![]() |
Nasikhun, salah satu Aktivis dan tokoh pemuda asal Desa Mekar Baru Kabupaten Tangerang |
Selasa, 14 Oktober 2025.
JAKARTA - Dalam konteks masyarakat Indonesia yang multikultural dan religius, media massa memegang peran krusial sebagai pilar keempat demokrasi, yang seharusnya tidak hanya menyampaikan informasi tetapi juga menjunjung tinggi etika jurnalistik dan sensitivitas budaya.
Namun, tayangan program Xpose pada tanggal 13 Oktober 2025, yang menampilkan sorotan narasi tentang santri dan kyai di Pondok Pesantren Lirboyo Kediri Jawa Timur, telah menimbulkan gejolak emosional yang sekita langsung meluas di kalangan umat Muslim, seolah menjadi “Patah Hati” kolektif yang terkesan menyiratkan pengabaian terhadap nilai - nilai sakral keagamaan.
Hal ini diungkapkan Nasikhun salah satu Aktivis dan tokoh pemuda asal Desa Mekar Baru Kabupaten Tangerang atau yang akrab disapa," Kang Abel "
“Secara faktual, tayangan tersebut telah menggambarkan sebuah adegan santri yang “Ngesot” untuk memberikan amplop kepada Kyai Sepuh, disertai narasi yang menyiratkan bahwa hal ini menjadi penyebab Kyai semakin kaya raya," ujar Abel (14/10/2025).
Disitu juga tampak jelas mengatakan, Narasi tidak hanya simplistik tetapi juga cenderung “Reductio Ad Absurdu” mereduksi praktik budaya pesantren yang sarat dengan nilai hormat, disiplin, dan pengabdian menjadi karikatur yang jelas melecehkan,"tegasnya
Menurut Abel, Dari sudut perspektif sosiologi Agama, seperti yang dikemukakan oleh Emile Durkheim dalam karyanya The Elementary Forms of Religious Life, Institusi seperti pesantren merupakan Manifestasi dari solidaritas kolektif masyarakat berbasis kepercayaan, di mana Kyai dan santri mewakili simbol kemuliaan spiritual.

[Entri data tersimpan]
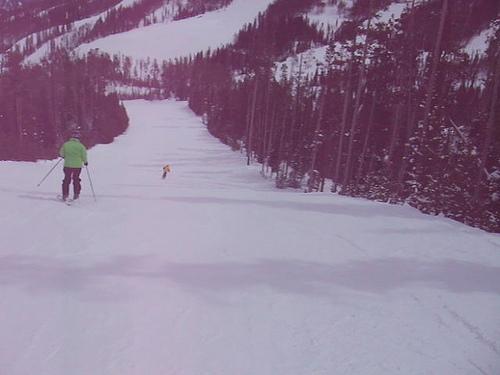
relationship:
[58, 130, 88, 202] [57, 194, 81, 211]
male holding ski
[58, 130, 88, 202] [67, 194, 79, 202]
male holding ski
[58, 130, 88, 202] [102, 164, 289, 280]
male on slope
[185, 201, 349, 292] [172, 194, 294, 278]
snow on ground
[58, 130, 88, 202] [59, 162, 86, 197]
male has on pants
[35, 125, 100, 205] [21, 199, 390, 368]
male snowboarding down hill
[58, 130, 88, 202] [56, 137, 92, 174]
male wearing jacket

* * *

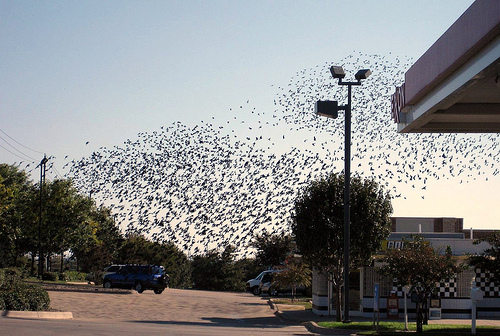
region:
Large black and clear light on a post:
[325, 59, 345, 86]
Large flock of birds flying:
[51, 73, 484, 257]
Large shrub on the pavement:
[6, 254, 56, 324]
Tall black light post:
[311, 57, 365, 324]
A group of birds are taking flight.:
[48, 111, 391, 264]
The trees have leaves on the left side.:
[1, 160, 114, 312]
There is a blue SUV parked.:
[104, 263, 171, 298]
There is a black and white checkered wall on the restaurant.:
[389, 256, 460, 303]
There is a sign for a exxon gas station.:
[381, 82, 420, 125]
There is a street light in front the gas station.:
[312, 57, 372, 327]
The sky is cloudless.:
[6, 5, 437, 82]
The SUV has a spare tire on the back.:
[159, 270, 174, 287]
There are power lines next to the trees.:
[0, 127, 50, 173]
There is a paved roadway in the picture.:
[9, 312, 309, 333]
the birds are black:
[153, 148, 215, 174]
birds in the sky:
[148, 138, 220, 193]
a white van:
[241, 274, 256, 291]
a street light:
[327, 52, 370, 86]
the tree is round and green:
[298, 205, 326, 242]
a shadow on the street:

• [Latihan]: Dalam teks tentang tayangan Xpose, mengapa Abel menyebut narasi tayangan itu "Reductio Ad Absurdu" dan melecehkan? Jawab dalam satu sampai tiga kalimat.

• [Hasil Tugas]: Tayangan itu menunjukkan santri yang "Ngesot" untuk memberikan amplop kepada Kyai Sepuh, dengan narasi yang menyiratkan bahwa hal itu membuat Kyai semakin kaya raya. Menurut Abel, narasi tersebut mereduksi praktik budaya pesantren yang sarat dengan nilai hormat, disiplin, dan pengabdian menjadi karikatur yang jelas melecehkan.